------ Extracted entries ------

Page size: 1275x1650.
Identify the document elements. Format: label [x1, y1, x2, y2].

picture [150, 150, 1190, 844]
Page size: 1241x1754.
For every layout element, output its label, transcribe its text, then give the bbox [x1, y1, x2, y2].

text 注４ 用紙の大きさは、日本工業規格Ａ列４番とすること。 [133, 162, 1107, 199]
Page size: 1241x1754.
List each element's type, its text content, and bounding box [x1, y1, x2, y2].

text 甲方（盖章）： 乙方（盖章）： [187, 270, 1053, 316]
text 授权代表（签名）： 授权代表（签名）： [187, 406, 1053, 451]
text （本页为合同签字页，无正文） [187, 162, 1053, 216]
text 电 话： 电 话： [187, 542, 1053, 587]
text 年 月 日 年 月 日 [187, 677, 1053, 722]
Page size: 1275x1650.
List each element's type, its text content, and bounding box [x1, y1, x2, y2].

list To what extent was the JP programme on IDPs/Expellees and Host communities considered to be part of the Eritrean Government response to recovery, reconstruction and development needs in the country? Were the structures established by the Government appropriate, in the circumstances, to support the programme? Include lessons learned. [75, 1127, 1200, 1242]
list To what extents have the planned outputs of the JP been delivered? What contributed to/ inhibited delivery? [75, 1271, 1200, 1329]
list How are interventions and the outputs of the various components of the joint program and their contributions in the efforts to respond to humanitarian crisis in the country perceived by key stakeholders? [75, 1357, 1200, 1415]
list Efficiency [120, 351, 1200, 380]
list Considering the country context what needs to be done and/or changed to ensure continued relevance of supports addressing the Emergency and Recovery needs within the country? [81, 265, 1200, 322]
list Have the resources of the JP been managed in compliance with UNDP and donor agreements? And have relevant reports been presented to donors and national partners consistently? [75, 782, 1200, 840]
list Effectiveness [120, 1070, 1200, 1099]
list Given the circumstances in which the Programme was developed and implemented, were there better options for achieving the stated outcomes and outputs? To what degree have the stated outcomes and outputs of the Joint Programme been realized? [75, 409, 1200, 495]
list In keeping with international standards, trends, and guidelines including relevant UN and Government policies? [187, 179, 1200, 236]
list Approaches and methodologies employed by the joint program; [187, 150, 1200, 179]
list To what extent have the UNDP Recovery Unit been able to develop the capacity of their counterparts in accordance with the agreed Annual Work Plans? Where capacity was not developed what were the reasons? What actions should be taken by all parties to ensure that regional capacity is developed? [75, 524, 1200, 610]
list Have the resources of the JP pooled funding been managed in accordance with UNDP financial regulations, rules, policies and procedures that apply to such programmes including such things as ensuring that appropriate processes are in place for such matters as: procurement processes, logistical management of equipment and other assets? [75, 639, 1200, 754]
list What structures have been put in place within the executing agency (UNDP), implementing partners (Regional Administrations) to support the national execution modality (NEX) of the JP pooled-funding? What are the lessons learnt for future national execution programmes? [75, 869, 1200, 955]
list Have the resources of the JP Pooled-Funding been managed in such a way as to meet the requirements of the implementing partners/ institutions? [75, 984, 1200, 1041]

------

#### Work item:
A word-for-word restatement of the data above is required.

#### Final answer:
Page size: 1275x1650.
Identify the document elements. Format: label [x1, y1, x2, y2].

picture [150, 150, 1190, 844]
Page size: 1241x1754.
For every layout element, output its label, transcribe its text, then give the bbox [x1, y1, x2, y2].

text 注４ 用紙の大きさは、日本工業規格Ａ列４番とすること。 [133, 162, 1107, 199]
Page size: 1241x1754.
List each element's type, its text content, and bounding box [x1, y1, x2, y2].

text 甲方（盖章）： 乙方（盖章）： [187, 270, 1053, 316]
text 授权代表（签名）： 授权代表（签名）： [187, 406, 1053, 451]
text （本页为合同签字页，无正文） [187, 162, 1053, 216]
text 电 话： 电 话： [187, 542, 1053, 587]
text 年 月 日 年 月 日 [187, 677, 1053, 722]
Page size: 1275x1650.
List each element's type, its text content, and bounding box [x1, y1, x2, y2].

list To what extent was the JP programme on IDPs/Expellees and Host communities considered to be part of the Eritrean Government response to recovery, reconstruction and development needs in the country? Were the structures established by the Government appropriate, in the circumstances, to support the programme? Include lessons learned. [75, 1127, 1200, 1242]
list To what extents have the planned outputs of the JP been delivered? What contributed to/ inhibited delivery? [75, 1271, 1200, 1329]
list How are interventions and the outputs of the various components of the joint program and their contributions in the efforts to respond to humanitarian crisis in the country perceived by key stakeholders? [75, 1357, 1200, 1415]
list Efficiency [120, 351, 1200, 380]
list Considering the country context what needs to be done and/or changed to ensure continued relevance of supports addressing the Emergency and Recovery needs within the country? [81, 265, 1200, 322]
list Have the resources of the JP been managed in compliance with UNDP and donor agreements? And have relevant reports been presented to donors and national partners consistently? [75, 782, 1200, 840]
list Effectiveness [120, 1070, 1200, 1099]
list Given the circumstances in which the Programme was developed and implemented, were there better options for achieving the stated outcomes and outputs? To what degree have the stated outcomes and outputs of the Joint Programme been realized? [75, 409, 1200, 495]
list In keeping with international standards, trends, and guidelines including relevant UN and Government policies? [187, 179, 1200, 236]
list Approaches and methodologies employed by the joint program; [187, 150, 1200, 179]
list To what extent have the UNDP Recovery Unit been able to develop the capacity of their counterparts in accordance with the agreed Annual Work Plans? Where capacity was not developed what were the reasons? What actions should be taken by all parties to ensure that regional capacity is developed? [75, 524, 1200, 610]
list Have the resources of the JP pooled funding been managed in accordance with UNDP financial regulations, rules, policies and procedures that apply to such programmes including such things as ensuring that appropriate processes are in place for such matters as: procurement processes, logistical management of equipment and other assets? [75, 639, 1200, 754]
list What structures have been put in place within the executing agency (UNDP), implementing partners (Regional Administrations) to support the national execution modality (NEX) of the JP pooled-funding? What are the lessons learnt for future national execution programmes? [75, 869, 1200, 955]
list Have the resources of the JP Pooled-Funding been managed in such a way as to meet the requirements of the implementing partners/ institutions? [75, 984, 1200, 1041]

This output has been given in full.